A cost-benefit analysis must show that cost savings from the program match projections in order for phase two to be approved. Liberty is putting together its plan for customer engagement, outreach and education and the final details are not yet available. It is also studying what specific metrics will be used to determine when it will take control of the batteries.

“Some of the key metrics for success include the transmission cost savings for customers, and increased customer engagement in energy usage,” said Heather Tebbetts, senior rates and regulatory affairs analyst for Liberty. “We expect that initial performance metrics from the pilot will be available after year one of the pilot, and the metrics are expected to be reviewed annually.”

After phase one is deemed to be successful, the pilot will implement phase two, where Liberty will install up to 300 additional batteries.

Competitive solicitations in phase two

Phase two also provides a “bring-your-own-device” program with batteries provided by third parties. Competitive solicitations will seek battery aggregators to provide an additional 2.5 MW of battery capacity, which is equivalent to approximately 500 batteries.

The proposed settlement creates a working group to propose stakeholder meetings and analysis that will run concurrent to the implementation of phase one. One source of disagreement was who owns the batteries and at what phase of the rollout. Companies like Sunrun wanted earlier third-party participation.

“The ownership model is something Liberty got backwards. We think the program should’ve started with third-party ownership first because you’re not outlaying any ratepayer capital,” Rauscher said.

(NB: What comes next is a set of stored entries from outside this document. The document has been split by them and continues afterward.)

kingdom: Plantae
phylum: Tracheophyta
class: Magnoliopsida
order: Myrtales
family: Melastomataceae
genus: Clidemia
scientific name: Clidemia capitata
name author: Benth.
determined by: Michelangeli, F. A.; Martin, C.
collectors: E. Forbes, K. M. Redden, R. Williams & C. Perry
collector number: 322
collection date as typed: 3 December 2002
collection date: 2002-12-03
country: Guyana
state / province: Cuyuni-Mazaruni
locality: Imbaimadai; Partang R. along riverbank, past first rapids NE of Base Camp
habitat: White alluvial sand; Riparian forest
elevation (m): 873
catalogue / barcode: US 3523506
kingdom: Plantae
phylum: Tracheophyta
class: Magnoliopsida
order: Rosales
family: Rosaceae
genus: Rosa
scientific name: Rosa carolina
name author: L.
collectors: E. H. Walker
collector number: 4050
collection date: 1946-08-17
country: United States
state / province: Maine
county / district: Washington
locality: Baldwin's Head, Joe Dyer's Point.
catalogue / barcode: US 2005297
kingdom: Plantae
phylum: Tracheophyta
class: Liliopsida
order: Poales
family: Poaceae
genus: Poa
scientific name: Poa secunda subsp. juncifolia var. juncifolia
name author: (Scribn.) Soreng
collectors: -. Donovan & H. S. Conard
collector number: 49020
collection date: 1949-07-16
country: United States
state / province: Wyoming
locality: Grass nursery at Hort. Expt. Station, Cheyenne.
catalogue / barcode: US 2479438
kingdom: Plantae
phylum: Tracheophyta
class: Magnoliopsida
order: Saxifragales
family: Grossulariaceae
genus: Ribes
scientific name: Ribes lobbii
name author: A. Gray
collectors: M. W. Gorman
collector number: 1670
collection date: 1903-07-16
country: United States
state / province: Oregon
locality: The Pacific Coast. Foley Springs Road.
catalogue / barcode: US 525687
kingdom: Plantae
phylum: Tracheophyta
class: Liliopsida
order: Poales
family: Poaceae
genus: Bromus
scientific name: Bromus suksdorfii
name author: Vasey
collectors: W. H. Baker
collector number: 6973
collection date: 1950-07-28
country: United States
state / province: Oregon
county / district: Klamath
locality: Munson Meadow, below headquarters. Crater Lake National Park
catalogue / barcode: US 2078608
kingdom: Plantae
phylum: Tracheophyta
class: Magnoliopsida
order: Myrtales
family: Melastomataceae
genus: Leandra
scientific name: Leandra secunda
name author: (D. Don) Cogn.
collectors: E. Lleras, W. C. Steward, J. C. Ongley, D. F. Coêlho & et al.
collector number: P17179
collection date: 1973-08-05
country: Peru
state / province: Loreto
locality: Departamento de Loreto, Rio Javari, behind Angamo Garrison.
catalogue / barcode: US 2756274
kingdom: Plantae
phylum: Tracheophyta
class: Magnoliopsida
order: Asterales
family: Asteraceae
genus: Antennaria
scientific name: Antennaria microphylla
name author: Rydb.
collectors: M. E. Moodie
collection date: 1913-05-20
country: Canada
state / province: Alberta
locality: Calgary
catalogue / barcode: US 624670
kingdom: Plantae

“Say if Liberty was not successful in phase one, if the issue was peak prediction but not cost-effective rates, then all that effort would go to waste,” he said.

Liberty does not expect that to occur.

“Liberty Utilities has in-depth knowledge of system operations in general, and superior knowledge of the electric system in which the pilot will take place due to the fact that we operate it, but as part of the settlement agreement we have welcomed third-party ownership of storage to provide customers with choices,” Tebbetts said.

A year ago, Liberty proposed behind-the-meter storage to reduce peak demand and to offer customers an opportunity to get directly involvement in energy management, Tebbetts said.